Quote Originally Posted by Pork Chop View Post
On a side note, Fujiwara deserves some mention. He was not really a kyokushin guy, though he had a shodan in sh!to ryu and trained under Kurosaki, who was in that first group of kyokushin guys who lost and also created Mejiro gym (and thus gave birth to Dutch Muay Thai). Kurosaki trained muay thai in thailand and gained an intimate knowledge of the style.

The funny thing to me about the superiority complex kung fu guys have regarding muay thai (especially ring muay thai) is that kung fu didn't fare well against muay thai even back in the day, check out those fights from the 20s...

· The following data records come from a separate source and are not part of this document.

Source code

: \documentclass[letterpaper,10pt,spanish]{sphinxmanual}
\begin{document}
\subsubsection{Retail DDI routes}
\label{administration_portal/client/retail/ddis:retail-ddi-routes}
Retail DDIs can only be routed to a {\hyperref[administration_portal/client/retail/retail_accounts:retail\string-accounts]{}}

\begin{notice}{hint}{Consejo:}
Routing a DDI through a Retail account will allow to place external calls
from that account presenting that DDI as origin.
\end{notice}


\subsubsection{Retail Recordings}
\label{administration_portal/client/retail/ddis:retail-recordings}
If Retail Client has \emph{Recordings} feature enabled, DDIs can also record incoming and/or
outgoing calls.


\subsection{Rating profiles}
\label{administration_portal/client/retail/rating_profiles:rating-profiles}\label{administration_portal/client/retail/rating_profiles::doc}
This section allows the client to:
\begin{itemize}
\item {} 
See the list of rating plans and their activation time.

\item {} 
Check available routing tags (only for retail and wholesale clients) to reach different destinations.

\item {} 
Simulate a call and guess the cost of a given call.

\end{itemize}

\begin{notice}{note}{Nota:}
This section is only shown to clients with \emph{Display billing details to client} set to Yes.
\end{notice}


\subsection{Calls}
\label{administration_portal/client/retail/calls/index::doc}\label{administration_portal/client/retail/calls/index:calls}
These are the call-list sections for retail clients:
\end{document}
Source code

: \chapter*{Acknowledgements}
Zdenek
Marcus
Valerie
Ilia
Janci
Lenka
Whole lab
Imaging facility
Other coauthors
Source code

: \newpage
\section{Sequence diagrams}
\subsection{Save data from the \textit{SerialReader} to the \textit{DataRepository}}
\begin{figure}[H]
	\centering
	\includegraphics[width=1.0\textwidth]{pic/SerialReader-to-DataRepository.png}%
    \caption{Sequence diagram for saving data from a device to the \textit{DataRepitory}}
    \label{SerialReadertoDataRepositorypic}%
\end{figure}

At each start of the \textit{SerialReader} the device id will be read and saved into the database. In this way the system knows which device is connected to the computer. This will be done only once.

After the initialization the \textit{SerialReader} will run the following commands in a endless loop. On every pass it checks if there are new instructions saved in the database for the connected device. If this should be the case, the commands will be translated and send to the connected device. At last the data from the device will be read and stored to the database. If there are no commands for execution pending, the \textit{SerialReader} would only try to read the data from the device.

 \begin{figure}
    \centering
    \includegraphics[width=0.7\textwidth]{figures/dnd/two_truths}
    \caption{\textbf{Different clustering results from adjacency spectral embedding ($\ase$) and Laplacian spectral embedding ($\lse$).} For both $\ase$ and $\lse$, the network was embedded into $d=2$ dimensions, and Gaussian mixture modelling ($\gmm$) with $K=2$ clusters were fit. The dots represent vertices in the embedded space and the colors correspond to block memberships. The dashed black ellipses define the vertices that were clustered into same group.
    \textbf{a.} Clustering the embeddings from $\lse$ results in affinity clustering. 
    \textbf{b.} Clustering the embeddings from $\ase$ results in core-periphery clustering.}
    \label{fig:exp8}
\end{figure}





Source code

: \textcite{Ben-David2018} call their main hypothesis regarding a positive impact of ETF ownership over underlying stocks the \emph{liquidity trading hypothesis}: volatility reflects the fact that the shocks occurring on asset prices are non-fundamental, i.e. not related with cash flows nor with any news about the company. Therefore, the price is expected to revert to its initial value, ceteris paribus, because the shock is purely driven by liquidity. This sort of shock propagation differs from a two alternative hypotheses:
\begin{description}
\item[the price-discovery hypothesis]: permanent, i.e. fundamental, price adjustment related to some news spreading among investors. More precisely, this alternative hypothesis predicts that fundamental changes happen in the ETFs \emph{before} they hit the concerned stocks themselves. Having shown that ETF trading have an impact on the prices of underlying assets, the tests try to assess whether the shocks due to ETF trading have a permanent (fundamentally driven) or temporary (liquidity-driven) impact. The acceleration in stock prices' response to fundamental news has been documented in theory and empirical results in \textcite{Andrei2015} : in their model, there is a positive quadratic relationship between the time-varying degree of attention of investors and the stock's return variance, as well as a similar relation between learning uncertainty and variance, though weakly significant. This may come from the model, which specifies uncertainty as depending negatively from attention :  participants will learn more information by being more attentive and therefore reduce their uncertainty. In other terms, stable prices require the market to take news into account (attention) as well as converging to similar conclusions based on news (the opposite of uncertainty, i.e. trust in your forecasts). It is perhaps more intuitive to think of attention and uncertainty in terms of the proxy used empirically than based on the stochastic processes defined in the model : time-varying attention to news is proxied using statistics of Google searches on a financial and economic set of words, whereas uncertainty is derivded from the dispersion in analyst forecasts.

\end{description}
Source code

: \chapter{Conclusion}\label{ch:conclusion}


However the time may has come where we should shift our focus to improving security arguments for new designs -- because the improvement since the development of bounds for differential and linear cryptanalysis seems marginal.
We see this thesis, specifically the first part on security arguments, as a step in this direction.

The few guys who can hang with muay thai fighters in the ring, train like ring fighters - with round timers, bags, pads, gloves, and sparring; not with a lot of forms and fancy postures. The techniques that they succeed with tend to be simple strikes & throws, not overly-intricate techniques, crazy stances, or fancy animal shapes. If a guy comes along just doing forms & stances, fights with them, and succeeds; more power to him. but this sense of superiority because muay thai doesn't spend a lot of time with those low percentage training methodologies is friggin ridiculous.
Good points.
Though I often got the feeling that the sense of superiority over Muay Thai in the past among some kung fu stylists (at least overseas) was more often a nationalistic thing, more than it was MT's fewer stances, less if any form work, etc. Although, I do remember years ago reading a Hong Kong kung fu magazine from about the mid-1970s, after the Thais decimated a team from HK. There were some 'reaction articles' featuring some well-known masters who talked about techniques that 'should' beat MT and their 'too few techniques'. Kind of a coulda-shoulda-woulda reaction.